Okuma metni:
Bundan sonrası: Ya devlet başa ya kuzgun leşe
Bundan sonrası: Ya devlet başa ya kuzgun leşe
İDRİS GÜNAYDIN
Türkiye son bir yıl içinde çok büyük devrimler yaptı. Suriye’de sessiz ve kansız bir devrim yaptı.
Sudan’da Türk SİHA’ları veya dronlarıyla asilere büyük bir yumruk indirildi. Türk devletleri arasında birlik kuruldu ve bu birlik halihazırda tıkır tıkır işliyor. PKK’nın lideri Abdullah Öcalan’a silah bırakma çağrısı yaptırdı.
Bundan sonrası PKK’ya bağlı grupların durum değerlendirmesi yaparak kendilerini feshetmesidir.
Görüyorum ki bazı laikler ve Kemalist gruplar bundan rahatsız olmuşa benziyorlar. Bunlara bir de kendine Türkçüyüm diyen bazıları ekleniyor.

Görev 1:
Satırları en baştan "0.363027, 0.119331, 0.406901]]" geçen satıra kadar, iki uç da dahil olmak üzere yeniden yaz. Bu satırlarda "decimals" ifadesini "decimal places" ile değiştir, başka hiçbir şeye dokunma.

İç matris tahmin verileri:
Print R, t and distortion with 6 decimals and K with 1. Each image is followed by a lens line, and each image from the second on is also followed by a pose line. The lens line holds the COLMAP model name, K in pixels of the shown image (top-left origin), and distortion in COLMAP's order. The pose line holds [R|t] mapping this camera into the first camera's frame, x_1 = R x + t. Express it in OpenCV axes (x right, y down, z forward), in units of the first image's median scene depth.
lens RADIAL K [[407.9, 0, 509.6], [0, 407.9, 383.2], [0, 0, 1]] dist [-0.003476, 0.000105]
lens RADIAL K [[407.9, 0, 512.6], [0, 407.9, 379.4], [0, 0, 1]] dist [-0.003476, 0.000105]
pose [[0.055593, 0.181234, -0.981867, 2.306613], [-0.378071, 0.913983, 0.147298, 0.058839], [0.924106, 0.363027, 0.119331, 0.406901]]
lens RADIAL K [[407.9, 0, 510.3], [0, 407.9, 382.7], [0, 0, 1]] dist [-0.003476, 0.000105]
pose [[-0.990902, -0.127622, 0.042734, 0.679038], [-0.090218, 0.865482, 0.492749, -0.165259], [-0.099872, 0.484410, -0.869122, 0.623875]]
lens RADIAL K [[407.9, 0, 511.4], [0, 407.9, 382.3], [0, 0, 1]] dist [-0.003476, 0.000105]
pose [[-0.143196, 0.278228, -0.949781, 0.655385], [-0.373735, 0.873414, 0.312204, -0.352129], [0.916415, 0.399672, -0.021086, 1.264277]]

Görev 2:
Okuma metnine göre şu soruları kısaca yanıtla:
(a) Türkiye Suriye'de nasıl bir devrim yaptı?
(b) Sudan'da asilere yumruk neyle indirildi?
(c) Silah bırakma çağrısını kime yaptırdı?

Yanıt 1:
Print R, t and distortion with 6 decimal places and K with 1. Each image is followed by a lens line, and each image from the second on is also followed by a pose line. The lens line holds the COLMAP model name, K in pixels of the shown image (top-left origin), and distortion in COLMAP's order. The pose line holds [R|t] mapping this camera into the first camera's frame, x_1 = R x + t. Express it in OpenCV axes (x right, y down, z forward), in units of the first image's median scene depth.
lens RADIAL K [[407.9, 0, 509.6], [0, 407.9, 383.2], [0, 0, 1]] dist [-0.003476, 0.000105]
lens RADIAL K [[407.9, 0, 512.6], [0, 407.9, 379.4], [0, 0, 1]] dist [-0.003476, 0.000105]
pose [[0.055593, 0.181234, -0.981867, 2.306613], [-0.378071, 0.913983, 0.147298, 0.058839], [0.924106, 0.363027, 0.119331, 0.406901]]

Yanıt 2:
(a) Sessiz ve kansız bir devrim.
(b) Türk SİHA'ları veya dronlarıyla.
(c) PKK'nın lideri Abdullah Öcalan'a.